Trak felt tired, but he had more magic in him. “We can look at their retreat from our camp,” he said.
They all took waterskins and food with them to look down at an army falling back in disarray.
“I didn’t know you could punch through shields like that,” Honor said.
Trak shook his head. “The shields held, but the force of the bolts knocked them over, so they couldn’t keep their poses. Since they were exposed, I took care of them first…” Trak took a drink of water and shook his head again, “…and then the officers had no protection.”
“That flight of arrows that the officers ordered would have killed any unshielded soldiers. You did the right thing,” Rasia said. “I would be a dead woman if that were a Colcanan parley. Shields would be frowned upon and not used. Makes me happy I’m a living exile, for once.”

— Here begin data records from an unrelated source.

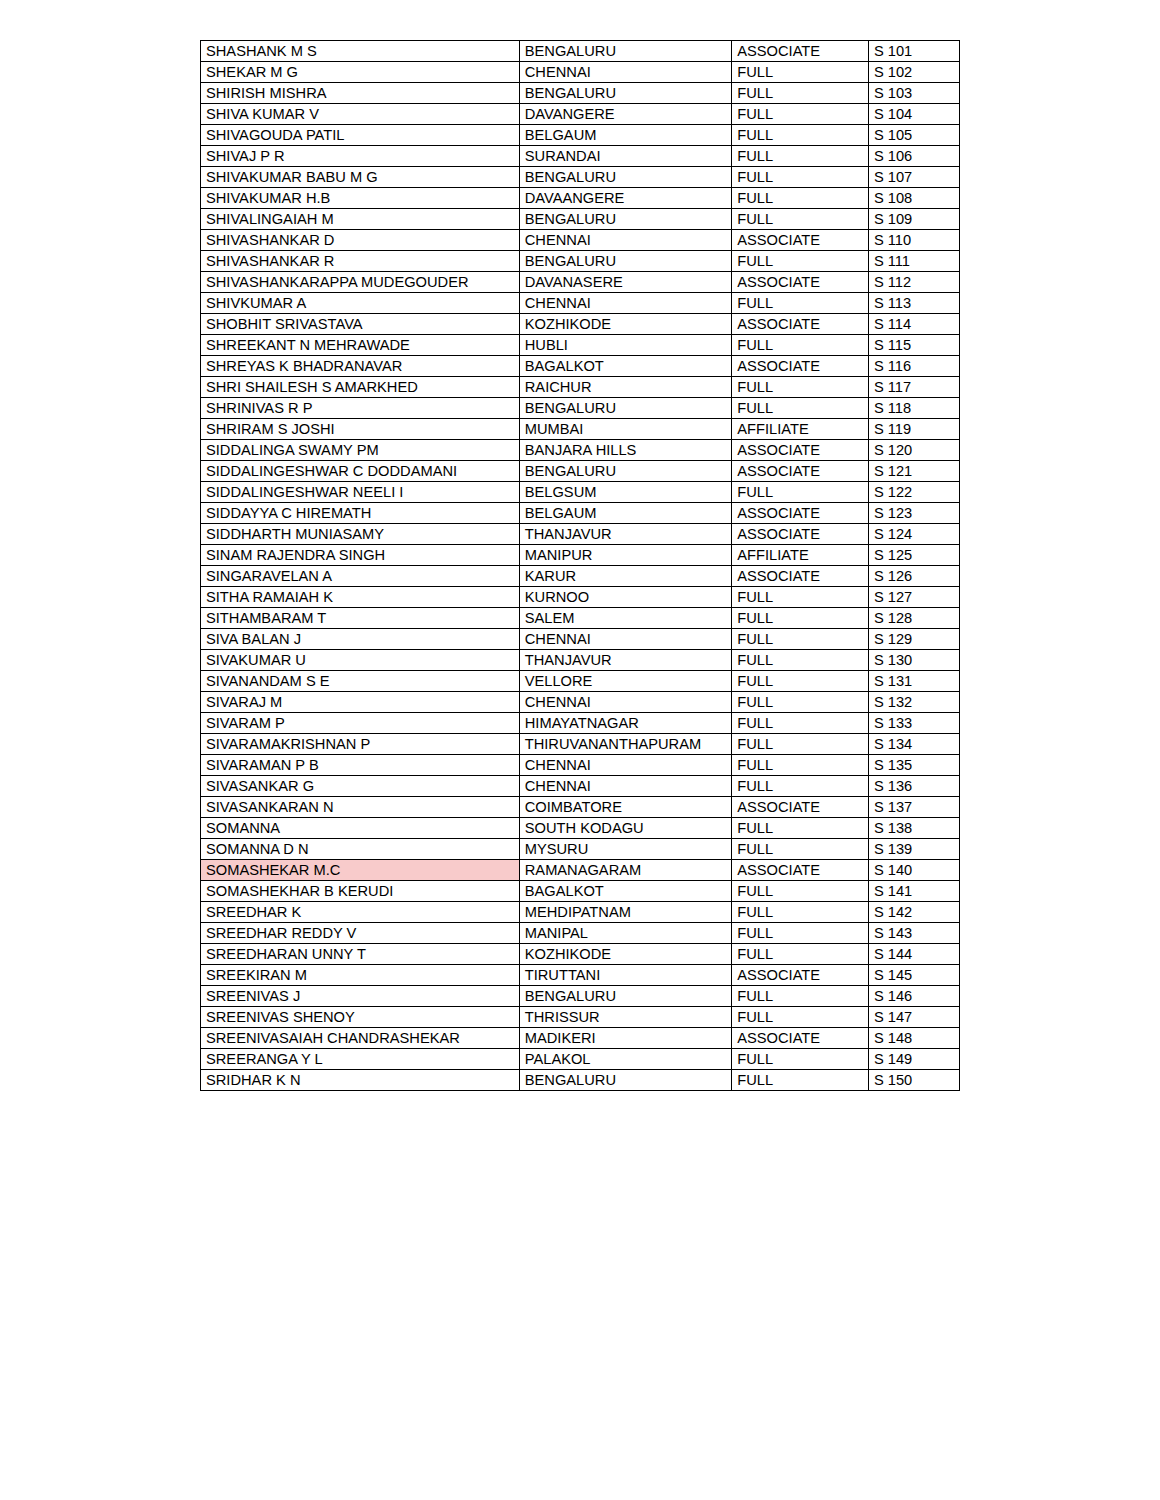| SHASHANK M S | BENGALURU | ASSOCIATE | S 101 |
| SHEKAR M G | CHENNAI | FULL | S 102 |
| SHIRISH MISHRA | BENGALURU | FULL | S 103 |
| SHIVA KUMAR V | DAVANGERE | FULL | S 104 |
| SHIVAGOUDA PATIL | BELGAUM | FULL | S 105 |
| SHIVAJ P R | SURANDAI | FULL | S 106 |
| SHIVAKUMAR BABU M G | BENGALURU | FULL | S 107 |
| SHIVAKUMAR H.B | DAVAANGERE | FULL | S 108 |
| SHIVALINGAIAH M | BENGALURU | FULL | S 109 |
| SHIVASHANKAR D | CHENNAI | ASSOCIATE | S 110 |
| SHIVASHANKAR R | BENGALURU | FULL | S 111 |
| SHIVASHANKARAPPA MUDEGOUDER | DAVANASERE | ASSOCIATE | S 112 |
| SHIVKUMAR A | CHENNAI | FULL | S 113 |
| SHOBHIT SRIVASTAVA | KOZHIKODE | ASSOCIATE | S 114 |
| SHREEKANT N MEHRAWADE | HUBLI | FULL | S 115 |
| SHREYAS K BHADRANAVAR | BAGALKOT | ASSOCIATE | S 116 |
| SHRI SHAILESH S AMARKHED | RAICHUR | FULL | S 117 |
| SHRINIVAS R P | BENGALURU | FULL | S 118 |
| SHRIRAM S JOSHI | MUMBAI | AFFILIATE | S 119 |
| SIDDALINGA SWAMY PM | BANJARA HILLS | ASSOCIATE | S 120 |
| SIDDALINGESHWAR C DODDAMANI | BENGALURU | ASSOCIATE | S 121 |
| SIDDALINGESHWAR NEELI I | BELGSUM | FULL | S 122 |
| SIDDAYYA C HIREMATH | BELGAUM | ASSOCIATE | S 123 |
| SIDDHARTH MUNIASAMY | THANJAVUR | ASSOCIATE | S 124 |
| SINAM RAJENDRA SINGH | MANIPUR | AFFILIATE | S 125 |
| SINGARAVELAN A | KARUR | ASSOCIATE | S 126 |
| SITHA RAMAIAH K | KURNOO | FULL | S 127 |
| SITHAMBARAM T | SALEM | FULL | S 128 |
| SIVA BALAN J | CHENNAI | FULL | S 129 |
| SIVAKUMAR U | THANJAVUR | FULL | S 130 |
| SIVANANDAM S E | VELLORE | FULL | S 131 |
| SIVARAJ M | CHENNAI | FULL | S 132 |
| SIVARAM P | HIMAYATNAGAR | FULL | S 133 |
| SIVARAMAKRISHNAN P | THIRUVANANTHAPURAM | FULL | S 134 |
| SIVARAMAN P B | CHENNAI | FULL | S 135 |
| SIVASANKAR G | CHENNAI | FULL | S 136 |
| SIVASANKARAN N | COIMBATORE | ASSOCIATE | S 137 |
| SOMANNA | SOUTH KODAGU | FULL | S 138 |
| SOMANNA D N | MYSURU | FULL | S 139 |
| SOMASHEKAR M.C | RAMANAGARAM | ASSOCIATE | S 140 |
| SOMASHEKHAR B KERUDI | BAGALKOT | FULL | S 141 |
| SREEDHAR K | MEHDIPATNAM | FULL | S 142 |
| SREEDHAR REDDY V | MANIPAL | FULL | S 143 |
| SREEDHARAN UNNY T | KOZHIKODE | FULL | S 144 |
| SREEKIRAN M | TIRUTTANI | ASSOCIATE | S 145 |
| SREENIVAS J | BENGALURU | FULL | S 146 |
| SREENIVAS SHENOY | THRISSUR | FULL | S 147 |
| SREENIVASAIAH CHANDRASHEKAR | MADIKERI | ASSOCIATE | S 148 |
| SREERANGA Y L | PALAKOL | FULL | S 149 |
| SRIDHAR K N | BENGALURU | FULL | S 150 |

She seemed a bit too happy to Trak’s way of thinking, but Rasia had no compunction about taking the life of a deserving victim. Trak realized that he had taken steps to become like her, as much as he hated to admit it. He hadn’t hesitated to kill those in the Kandannan parley, but at least he had made sure his enemy considered the parley over. It made him feel a tiny bit more justified.
“Uh, oh,” Sirul said. He jumped up and babbled in Toryan.
“A large party of riders has left the main force,” Tembul said.
Trak looked out where Sirul pointed below. “I can still do damage,” he said. “Who wants to join me?”
“Let’s go. I’m about at the end of my strength, but if you can get us there, I can manage a shield,” Tembul said.